Democracy and governance in the Caucasus
the legacy of constitutionalist movements
June 14, 2013
Tbilissi National Museum
Organized by IFEA (Observatoire du Caucase à Bakou) / Institut Français de Géorgie
While « frozen conflicts » continue to have an influence on the democratization process in the Caucasus, scholars from different countries of the region will debate in Tbilisi with French scholars about the legacy of constitutionalist movements of the early 20th century that had inspired the first Transcaucasian Republics, thus offering the opportunity to compare local contexts and specific aspirations in the framework of an interregional dialog, detached from contemporary issues.
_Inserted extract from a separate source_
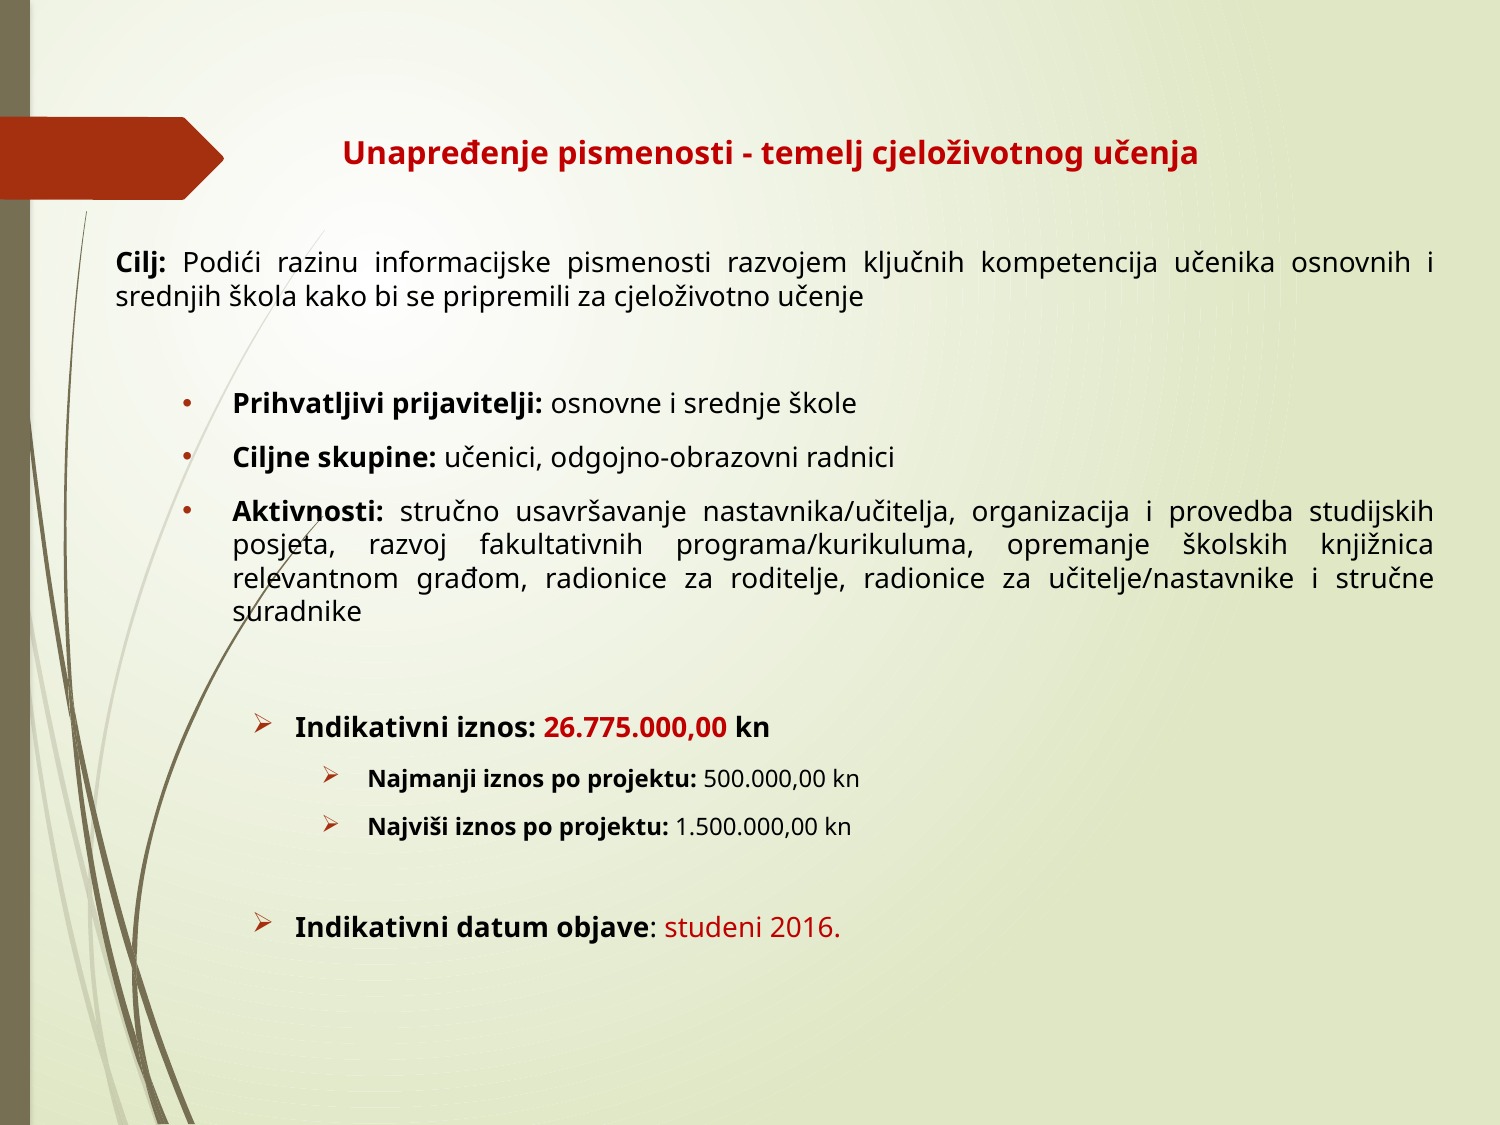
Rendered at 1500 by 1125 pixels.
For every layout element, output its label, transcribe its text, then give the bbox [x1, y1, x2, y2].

list Unapređenje pismenosti - temelj cjeloživotnog učenja Cilj: Podići razinu informacijske pismenosti razvojem ključnih kompetencija učenika osnovnih i srednjih škola kako bi se pripremili za cjeloživotno učenje Prihvatljivi prijavitelji: osnovne i srednje škole Ciljne skupine: učenici, odgojno-obrazovni radnici Aktivnosti: stručno usavršavanje nastavnika/učitelja, organizacija i provedba studijskih posjeta, razvoj fakultativnih programa/kurikuluma, opremanje školskih knjižnica relevantnom građom, radionice za roditelje, radionice za učitelje/nastavnike i stručne suradnike Indikativni iznos: 26.775.000,00 kn Najmanji iznos po projektu: 500.000,00 kn Najviši iznos po projektu: 1.500.000,00 kn Indikativni datum objave: studeni 2016. [100, 125, 1451, 953]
The roundtable will gather researchers from the Caucasus region and will be open to the public. It will take place at Ilia State University of Tbilisi and will be entitled as follows: "Democracy and governance in the Caucasus: the legacy of constitutionalist movements ". This conference will enable to think on ideological origins of the three independent republics of Transcaucasia (Azerbaijan, Armenia, Georgia, 1918-1921), that are less know than the history of revolutionary movements that led to the Bolsheviks’ victory and Russian control taking on those three countries.
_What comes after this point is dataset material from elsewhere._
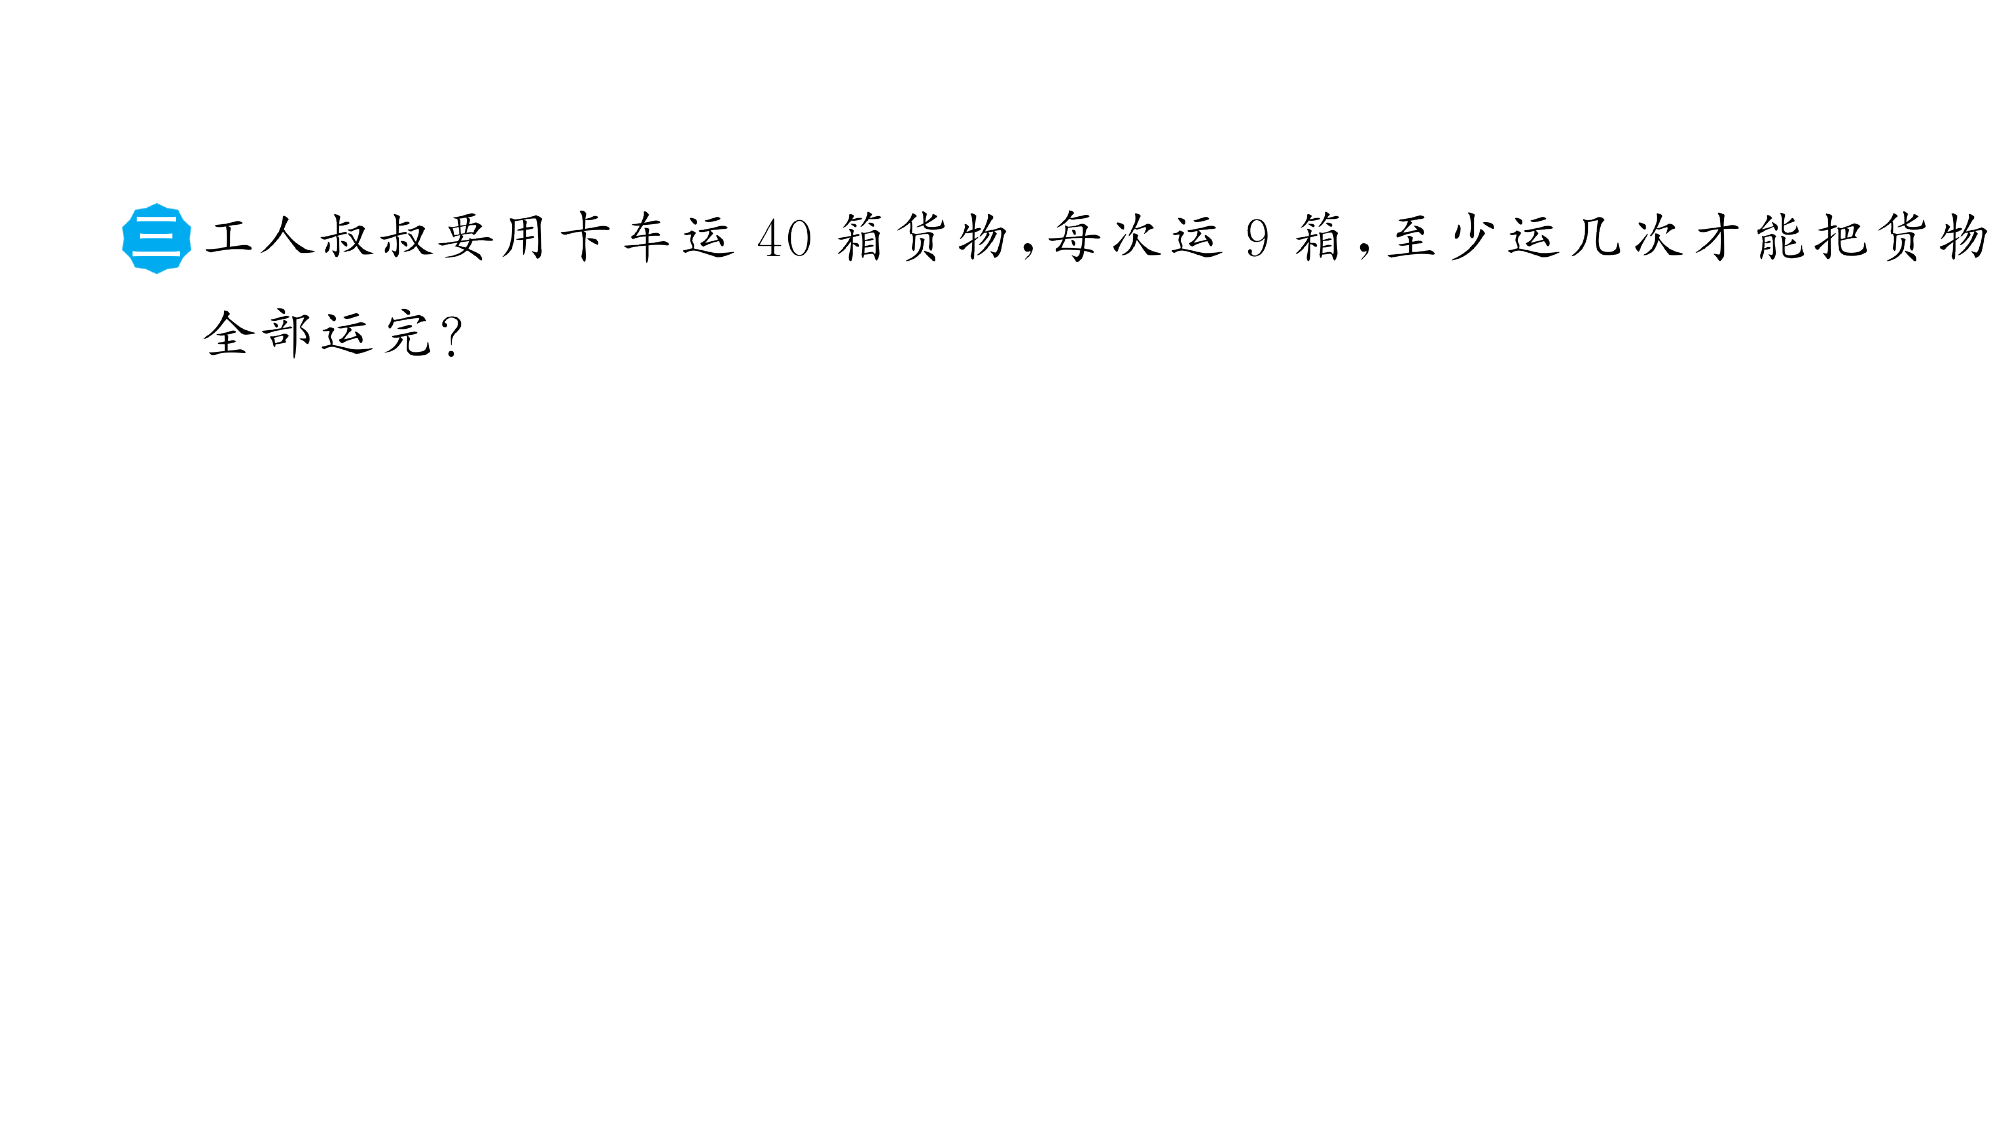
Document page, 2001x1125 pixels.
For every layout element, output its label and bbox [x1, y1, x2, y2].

Though, the constitutionalist idea that enabled the setting up of three new states obviously did not appear ex nihilo, and 20 years after the independence of the new Republics, it is interesting to confront their institutional constructs, their successes and their limits within the framework of particular events, and these idea debates that were broadly forgotten since one century but that are definitely went down into their history. We will identify the inspiration sources of the first three independent republics’ founders, from the exiled Decembrists’ arrival to the Caucasus and their contacts with local intelligentsia’s first generations, through the recurrent reference to the first 1876 Ottoman Constitution, or through the debates of the 1905 Russian Revolution, between tenants of a classes’ alliance against despotism (Constitutional-democrats and Mensheviks) and the Bolsheviks tenants of the dictatorship of the proletariat; and the relationship with the 1906-1909 Iranian constitutional Revolution, where North Azeris and revolutionary Armenians played an important role. Finally, we will compare local contexts and specific aspirations, and evaluate the importance of the reference to the first independences and of their leaders in the reappropriation of national identity and political life of the three countries in the last 20 years.